For this task, output exactly the lines of the material below starting at the line with "right ankle: (263, 200)" and ending at the line with "left wrist: (488, 197)"; pictures are to be excluded.

*** Information provided ***

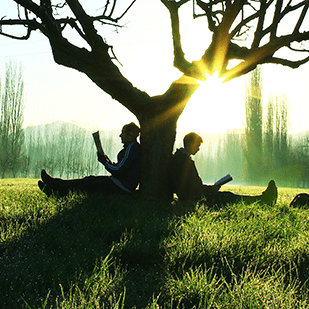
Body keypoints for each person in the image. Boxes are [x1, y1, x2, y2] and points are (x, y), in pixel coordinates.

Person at [171, 132, 278, 206]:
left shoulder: (182, 159)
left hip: (196, 196)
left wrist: (210, 188)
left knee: (228, 196)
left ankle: (261, 199)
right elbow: (191, 187)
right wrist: (210, 189)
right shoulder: (183, 162)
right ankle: (263, 200)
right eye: (197, 146)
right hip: (195, 199)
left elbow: (192, 186)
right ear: (189, 144)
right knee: (228, 197)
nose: (198, 149)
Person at [38, 122, 141, 197]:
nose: (120, 135)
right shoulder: (131, 148)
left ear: (130, 135)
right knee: (89, 180)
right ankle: (55, 184)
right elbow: (121, 168)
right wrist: (107, 161)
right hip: (120, 182)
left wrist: (104, 162)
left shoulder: (132, 148)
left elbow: (118, 170)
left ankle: (56, 192)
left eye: (123, 133)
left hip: (121, 185)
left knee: (88, 185)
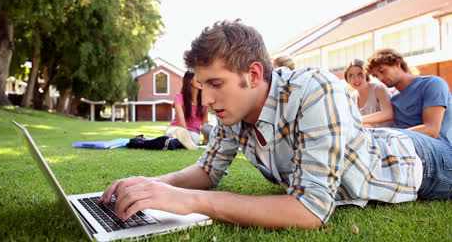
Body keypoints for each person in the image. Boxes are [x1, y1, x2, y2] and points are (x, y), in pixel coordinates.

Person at [101, 20, 451, 230]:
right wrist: (151, 186)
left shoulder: (314, 90)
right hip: (374, 146)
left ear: (253, 74)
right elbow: (207, 170)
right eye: (202, 85)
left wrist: (190, 201)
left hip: (419, 164)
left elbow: (311, 210)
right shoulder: (232, 109)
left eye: (216, 84)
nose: (206, 100)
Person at [365, 48, 452, 145]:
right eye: (376, 76)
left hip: (440, 148)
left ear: (398, 64)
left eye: (382, 71)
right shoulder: (394, 101)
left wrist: (388, 137)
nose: (380, 78)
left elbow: (431, 131)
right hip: (409, 151)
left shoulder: (432, 84)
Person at [127, 71, 209, 151]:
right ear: (190, 80)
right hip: (176, 129)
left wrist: (207, 139)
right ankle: (178, 141)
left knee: (194, 138)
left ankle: (148, 140)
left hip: (193, 133)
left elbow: (205, 123)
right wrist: (185, 135)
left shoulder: (205, 101)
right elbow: (181, 119)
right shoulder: (179, 97)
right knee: (182, 134)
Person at [344, 58, 394, 128]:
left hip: (389, 134)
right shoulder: (352, 98)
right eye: (351, 76)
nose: (356, 79)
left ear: (366, 75)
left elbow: (388, 113)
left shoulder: (379, 89)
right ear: (347, 79)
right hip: (369, 136)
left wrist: (359, 119)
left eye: (360, 74)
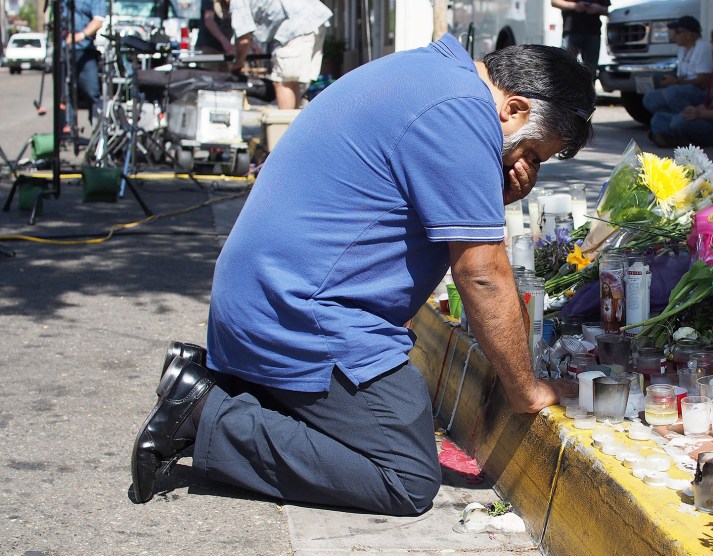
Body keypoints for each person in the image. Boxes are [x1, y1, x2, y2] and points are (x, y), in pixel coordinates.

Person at [130, 34, 594, 513]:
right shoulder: (464, 114)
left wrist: (488, 197)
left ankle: (224, 386)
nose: (528, 167)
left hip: (261, 299)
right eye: (534, 153)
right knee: (407, 477)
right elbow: (481, 273)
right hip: (300, 314)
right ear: (513, 110)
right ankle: (206, 415)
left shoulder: (430, 74)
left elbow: (398, 211)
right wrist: (526, 390)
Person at [647, 23, 713, 148]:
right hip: (710, 120)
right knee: (659, 118)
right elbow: (708, 103)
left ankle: (678, 139)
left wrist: (700, 114)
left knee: (679, 122)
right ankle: (679, 140)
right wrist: (694, 110)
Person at [228, 0, 332, 109]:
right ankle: (292, 122)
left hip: (298, 26)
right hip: (315, 18)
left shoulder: (237, 2)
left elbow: (243, 40)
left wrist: (238, 64)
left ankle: (284, 124)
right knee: (293, 82)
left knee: (283, 82)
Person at [641, 16, 713, 119]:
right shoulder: (682, 50)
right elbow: (682, 76)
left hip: (701, 93)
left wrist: (676, 82)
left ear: (688, 34)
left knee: (672, 93)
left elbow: (704, 81)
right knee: (650, 98)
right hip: (684, 88)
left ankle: (687, 121)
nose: (674, 35)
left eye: (677, 32)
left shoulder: (703, 47)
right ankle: (673, 121)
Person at [65, 0, 106, 125]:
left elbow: (99, 20)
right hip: (63, 50)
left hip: (84, 50)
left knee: (91, 92)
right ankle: (68, 130)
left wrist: (81, 35)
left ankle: (97, 130)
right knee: (64, 94)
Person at [551, 0, 610, 77]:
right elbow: (554, 2)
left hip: (593, 31)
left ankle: (589, 88)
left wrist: (598, 9)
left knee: (591, 69)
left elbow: (607, 10)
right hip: (571, 31)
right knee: (565, 66)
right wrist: (575, 6)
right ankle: (566, 88)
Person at [195, 0, 235, 71]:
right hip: (208, 47)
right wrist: (224, 41)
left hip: (226, 51)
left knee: (227, 78)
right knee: (208, 78)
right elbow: (209, 20)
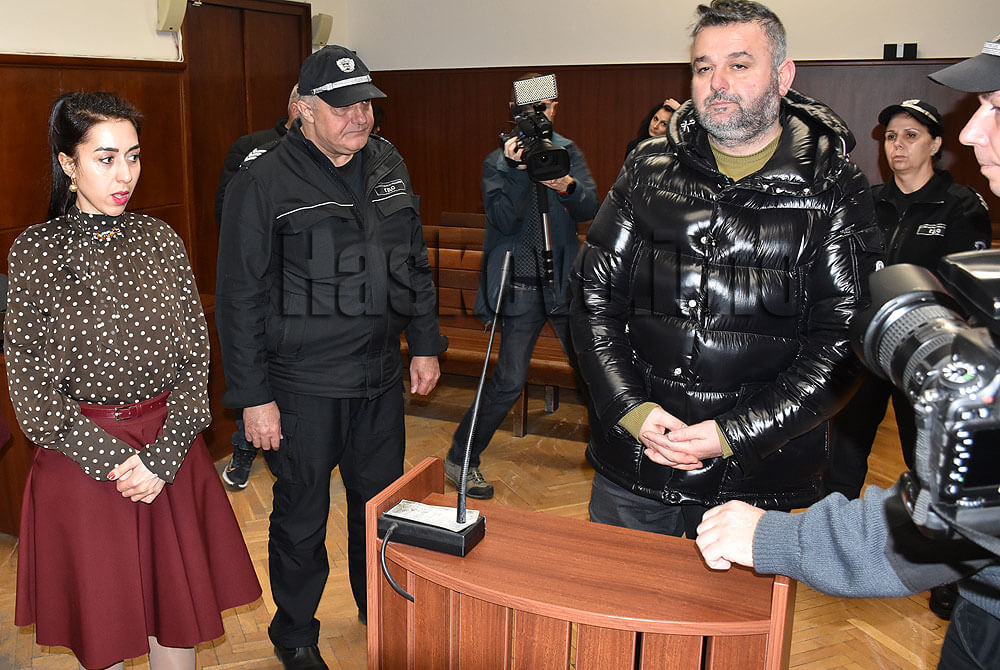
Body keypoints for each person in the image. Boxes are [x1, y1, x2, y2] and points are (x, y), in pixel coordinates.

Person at [696, 35, 1000, 670]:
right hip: (987, 603)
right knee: (848, 452)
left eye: (996, 107)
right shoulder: (871, 198)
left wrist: (779, 537)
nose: (974, 132)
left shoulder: (959, 205)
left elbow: (954, 516)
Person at [568, 0, 881, 539]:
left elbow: (843, 342)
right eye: (703, 67)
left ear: (783, 76)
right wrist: (632, 410)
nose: (717, 83)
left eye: (738, 65)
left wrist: (734, 434)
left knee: (725, 600)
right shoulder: (647, 167)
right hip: (635, 459)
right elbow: (593, 298)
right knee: (616, 596)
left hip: (754, 474)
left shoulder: (833, 184)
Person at [5, 91, 261, 670]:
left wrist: (160, 460)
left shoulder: (161, 240)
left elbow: (196, 356)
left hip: (168, 449)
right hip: (81, 459)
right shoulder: (35, 252)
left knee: (177, 617)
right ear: (68, 164)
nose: (125, 175)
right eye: (106, 158)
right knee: (105, 627)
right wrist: (119, 464)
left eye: (134, 156)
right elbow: (31, 387)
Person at [216, 45, 447, 670]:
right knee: (301, 518)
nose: (359, 117)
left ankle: (379, 611)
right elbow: (238, 297)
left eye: (365, 104)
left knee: (382, 511)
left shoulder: (387, 163)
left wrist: (425, 341)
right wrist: (253, 397)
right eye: (342, 106)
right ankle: (294, 634)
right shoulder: (262, 182)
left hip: (379, 378)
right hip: (302, 385)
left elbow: (411, 261)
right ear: (304, 109)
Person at [443, 72, 599, 500]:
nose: (541, 114)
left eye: (546, 106)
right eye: (533, 108)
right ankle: (461, 458)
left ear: (555, 107)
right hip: (521, 285)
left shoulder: (567, 152)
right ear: (515, 112)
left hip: (563, 282)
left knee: (593, 372)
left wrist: (566, 185)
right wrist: (515, 172)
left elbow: (589, 207)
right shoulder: (498, 161)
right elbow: (502, 220)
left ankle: (612, 454)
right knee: (509, 382)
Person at [826, 100, 990, 498]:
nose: (897, 145)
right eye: (891, 136)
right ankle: (829, 526)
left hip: (926, 351)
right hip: (865, 345)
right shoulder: (866, 200)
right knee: (841, 459)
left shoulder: (961, 205)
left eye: (911, 136)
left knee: (926, 458)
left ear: (935, 145)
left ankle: (925, 527)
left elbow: (966, 292)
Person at [215, 85, 301, 490]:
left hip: (302, 295)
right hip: (261, 283)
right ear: (298, 107)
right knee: (254, 373)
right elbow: (228, 211)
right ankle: (244, 450)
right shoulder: (253, 147)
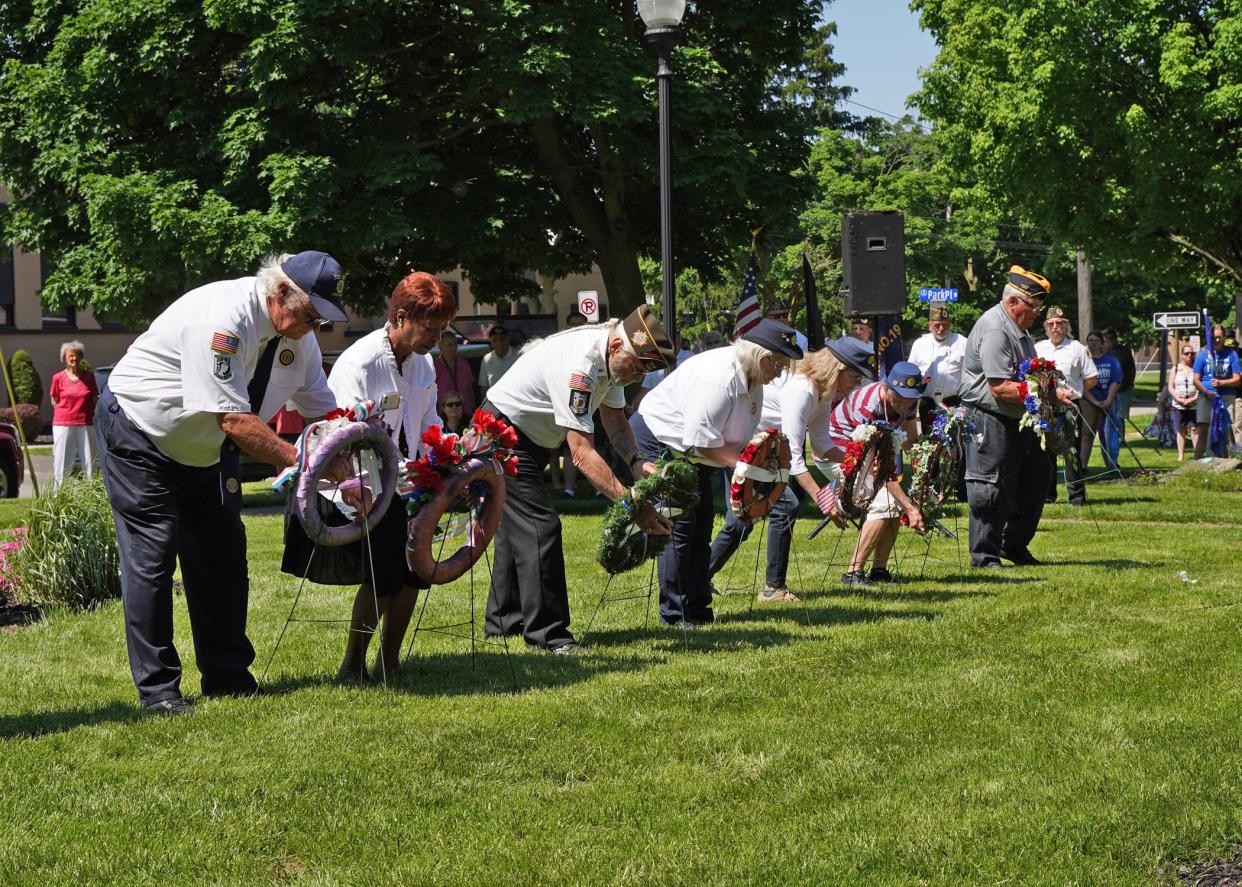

*** End of Information provided ***

Task output –
right ankle: (263, 200)
right eye: (197, 146)
right hip: (195, 199)
left elbow: (192, 186)
right ear: (189, 144)
right knee: (228, 197)
nose: (198, 149)
Person at [38, 122, 141, 197]:
nose: (120, 135)
right shoulder: (131, 148)
left ear: (130, 135)
right knee: (89, 180)
right ankle: (55, 184)
right elbow: (121, 168)
right wrist: (107, 161)
right hip: (120, 182)
left wrist: (104, 162)
left shoulder: (132, 148)
left elbow: (118, 170)
left ankle: (56, 192)
left eye: (123, 133)
left hip: (121, 185)
left knee: (88, 185)
Body keypoints for each person in the image. Boxes are [x1, y1, x2, y2] and points are (x, y), in pixel coordinates.

Person at [101, 20, 451, 230]:
right wrist: (151, 186)
left shoulder: (314, 90)
right hip: (374, 146)
left ear: (253, 74)
right elbow: (207, 170)
right eye: (202, 85)
left wrist: (190, 201)
left hip: (419, 164)
left elbow: (311, 210)
right shoulder: (232, 109)
left eye: (216, 84)
nose: (206, 100)
Person at [365, 48, 452, 145]:
right eye: (376, 76)
left hip: (440, 148)
left ear: (398, 64)
left eye: (382, 71)
right shoulder: (394, 101)
left wrist: (388, 137)
nose: (380, 78)
left elbow: (431, 131)
right hip: (409, 151)
left shoulder: (432, 84)
Person at [127, 71, 209, 151]:
right ear: (190, 80)
right hip: (176, 129)
left wrist: (207, 139)
right ankle: (178, 141)
left knee: (194, 138)
left ankle: (148, 140)
left hip: (193, 133)
left elbow: (205, 123)
right wrist: (185, 135)
left shoulder: (205, 101)
right elbow: (181, 119)
right shoulder: (179, 97)
right knee: (182, 134)
Person at [344, 58, 394, 128]:
left hip: (389, 134)
right shoulder: (352, 98)
right eye: (351, 76)
nose: (356, 79)
left ear: (366, 75)
left elbow: (388, 113)
left shoulder: (379, 89)
right ear: (347, 79)
right hip: (369, 136)
left wrist: (359, 119)
left eye: (360, 74)
Body keypoints for each person in the image. Boxes are [x1, y1, x2, y2] and points are (x, y), in pixel coordinates.

Person at [130, 34, 594, 513]:
right shoulder: (464, 114)
left wrist: (488, 197)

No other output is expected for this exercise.